Corso Canal Grande was the posh address of Baroque Modena. It's a rather narrow street, built along the path of the ancient Roman walls; you'll wonder how they found room for a canal in the middle of it. It starts at the Giardini Ducale, next to the Ducal Palace, and passes first the long, 18th-century Scuderie Ducale, the arsenal and stables of the Este, and now a barracks of the Military Academy.
The palaces that follow as you continue southwards are architecturally rather modest. One of the most impressive is the Palazzo Santa Margherita, now the home of the Museo della Figurina and the Galleria Civica of modern art.
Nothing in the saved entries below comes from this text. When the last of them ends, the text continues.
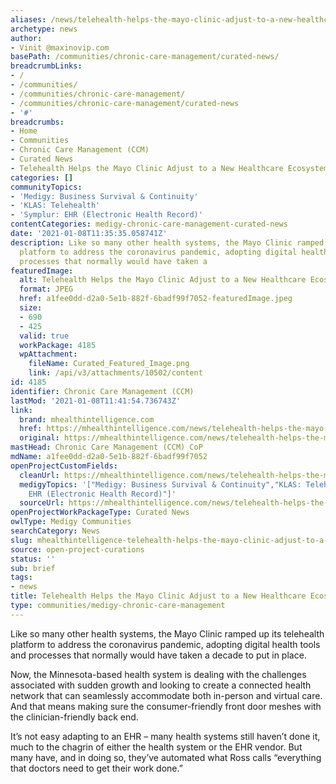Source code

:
 ```yaml
---
aliases: /news/telehealth-helps-the-mayo-clinic-adjust-to-a-new-healthcare-ecosystem
archetype: news
author:
- Vinit @maxinovip.com
basePath: /communities/chronic-care-management/curated-news/
breadcrumbLinks:
- /
- /communities/
- /communities/chronic-care-management/
- /communities/chronic-care-management/curated-news
- '#'
breadcrumbs:
- Home
- Communities
- Chronic Care Management (CCM)
- Curated News
- Telehealth Helps the Mayo Clinic Adjust to a New Healthcare Ecosystem
categories: []
communityTopics:
- 'Medigy: Business Survival & Continuity'
- 'KLAS: Telehealth'
- 'Symplur: EHR (Electronic Health Record)'
contentCategories: medigy-chronic-care-management-curated-news
date: '2021-01-08T11:35:35.058741Z'
description: Like so many other health systems, the Mayo Clinic ramped up its telehealth
  platform to address the coronavirus pandemic, adopting digital health tools and
  processes that normally would have taken a
featuredImage:
  alt: Telehealth Helps the Mayo Clinic Adjust to a New Healthcare Ecosystem
  format: JPEG
  href: a1fee0dd-d2a0-5e1b-882f-6badf99f7052-featuredImage.jpeg
  size:
  - 690
  - 425
  valid: true
  workPackage: 4185
  wpAttachment:
    fileName: Curated_Featured_Image.png
    link: /api/v3/attachments/10502/content
id: 4185
identifier: Chronic Care Management (CCM)
lastMod: '2021-01-08T11:41:54.736743Z'
link:
  brand: mhealthintelligence.com
  href: https://mhealthintelligence.com/news/telehealth-helps-the-mayo-clinic-adjust-to-a-new-healthcare-ecosystem
  original: https://mhealthintelligence.com/news/telehealth-helps-the-mayo-clinic-adjust-to-a-new-healthcare-ecosystem
mastHead: Chronic Care Management (CCM) CoP
mdName: a1fee0dd-d2a0-5e1b-882f-6badf99f7052
openProjectCustomFields:
  cleanUrl: https://mhealthintelligence.com/news/telehealth-helps-the-mayo-clinic-adjust-to-a-new-healthcare-ecosystem
  medigyTopics: '["Medigy: Business Survival & Continuity","KLAS: Telehealth","Symplur:
    EHR (Electronic Health Record)"]'
  sourceUrl: https://mhealthintelligence.com/news/telehealth-helps-the-mayo-clinic-adjust-to-a-new-healthcare-ecosystem
openProjectWorkPackageType: Curated News
owlType: Medigy Communities
searchCategory: News
slug: mhealthintelligence-telehealth-helps-the-mayo-clinic-adjust-to-a-new-healthcare-ecosystem
source: open-project-curations
status: ''
sub: brief
tags:
- news
title: Telehealth Helps the Mayo Clinic Adjust to a New Healthcare Ecosystem
type: communities/medigy-chronic-care-management
---
```


<p>Like so many other health systems, the Mayo Clinic ramped up its telehealth platform to address the coronavirus pandemic, adopting digital health tools and processes that normally would have taken a decade to put in place.</p><p>Now, the Minnesota-based health system is dealing with the challenges associated with sudden growth and looking to create a connected health network that can seamlessly accommodate both in-person and virtual care. And that means making sure the consumer-friendly front door meshes with the clinician-friendly back end.</p><p>It’s not easy adapting to an EHR – many health systems still haven’t done it, much to the chagrin of either the health system or the EHR vendor. But many have, and in doing so, they’ve automated what Ross calls “everything that doctors need to get their work done.”</p>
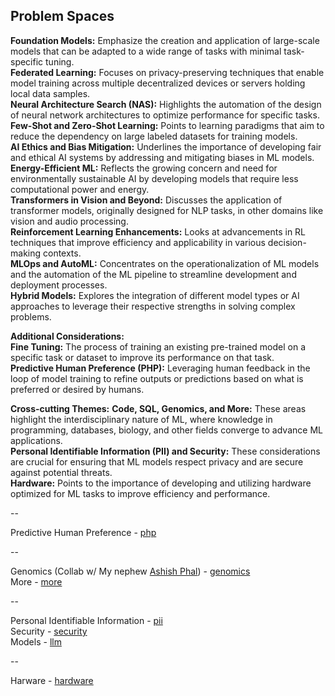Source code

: ## Problem Spaces
**Foundation Models:** Emphasize the creation and application of large-scale models that can be adapted to a wide range of tasks with minimal task-specific tuning.  
**Federated Learning:** Focuses on privacy-preserving techniques that enable model training across multiple decentralized devices or servers holding local data samples.  
**Neural Architecture Search (NAS):** Highlights the automation of the design of neural network architectures to optimize performance for specific tasks.  
**Few-Shot and Zero-Shot Learning:** Points to learning paradigms that aim to reduce the dependency on large labeled datasets for training models.  
**AI Ethics and Bias Mitigation:** Underlines the importance of developing fair and ethical AI systems by addressing and mitigating biases in ML models.  
**Energy-Efficient ML:** Reflects the growing concern and need for environmentally sustainable AI by developing models that require less computational power and energy.  
**Transformers in Vision and Beyond:** Discusses the application of transformer models, originally designed for NLP tasks, in other domains like vision and audio processing.  
**Reinforcement Learning Enhancements:** Looks at advancements in RL techniques that improve efficiency and applicability in various decision-making contexts.   
**MLOps and AutoML:** Concentrates on the operationalization of ML models and the automation of the ML pipeline to streamline development and deployment processes.  
**Hybrid Models:** Explores the integration of different model types or AI approaches to leverage their respective strengths in solving complex problems.  

**Additional Considerations:**  
**Fine Tuning:** The process of training an existing pre-trained model on a specific task or dataset to improve its performance on that task.  
**Predictive Human Preference (PHP):** Leveraging human feedback in the loop of model training to refine outputs or predictions based on what is preferred or desired by humans.   

**Cross-cutting Themes:**
**Code, SQL, Genomics, and More:** These areas highlight the interdisciplinary nature of ML, where knowledge in programming, databases, biology, and other fields converge to advance ML applications.  
**Personal Identifiable Information (PII) and Security:** These considerations are crucial for ensuring that ML models respect privacy and are secure against potential threats.  
**Hardware:** Points to the importance of developing and utilizing hardware optimized for ML tasks to improve efficiency and performance.  

--
 
Predictive Human Preference - [php](php) 

--

Genomics (Collab w/ My nephew [Ashish Phal](https://www.linkedin.com/in/ashish-phal-548b37125/)) - [genomics](genomics)  
More - [more](more)  

--

Personal Identifiable Information - [pii](pii)   
Security - [security](security)  
Models - [llm](llm)  

--

Harware - [hardware](hardware)


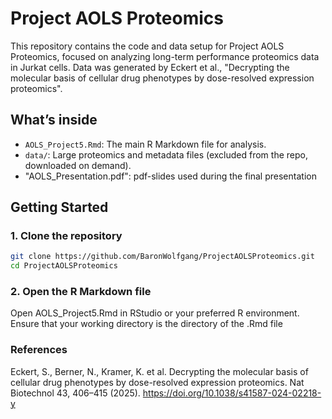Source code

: # Project AOLS Proteomics

This repository contains the code and data setup for Project AOLS Proteomics, focused on analyzing long-term performance proteomics data in Jurkat cells. Data was generated by Eckert et al., "Decrypting the molecular basis of cellular drug phenotypes by dose-resolved expression proteomics".
## What’s inside

- `AOLS_Project5.Rmd`: The main R Markdown file for analysis.
- `data/`: Large proteomics and metadata files (excluded from the repo, downloaded on demand).
- "AOLS_Presentation.pdf": pdf-slides used during the final presentation

## Getting Started

### 1. Clone the repository

```bash
git clone https://github.com/BaronWolfgang/ProjectAOLSProteomics.git
cd ProjectAOLSProteomics
```

### 2. Open the R Markdown file
Open AOLS_Project5.Rmd in RStudio or your preferred R environment. Ensure that your working directory is the directory of the .Rmd file

### References
Eckert, S., Berner, N., Kramer, K. et al. Decrypting the molecular basis of cellular drug phenotypes by dose-resolved expression proteomics. Nat Biotechnol 43, 406–415 (2025). https://doi.org/10.1038/s41587-024-02218-y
Like the dukes themselves, the great ones who buzzed around their court were often strapped for cash to keep up with the Baroque Joneses; in places you can see where the plaster ‘stonework’ has chipped away, revealing the bricks beneath.
Further down, on the left, the big, squat Corte di Assise—the provincial courthouse—occupies a 17th-century Theatine monastery built by the great Modena-born Guarino Guarini, who was a Theatine priest himself. Guarini went on to design wonderful proto-Rococo palaces and churches in Turin and Sicily; by comparison his only hometown work is very subdued.
The Theatines' church, just across the street, is San Vincenzo, with a lavish interior that was the resting place of the Este dukes.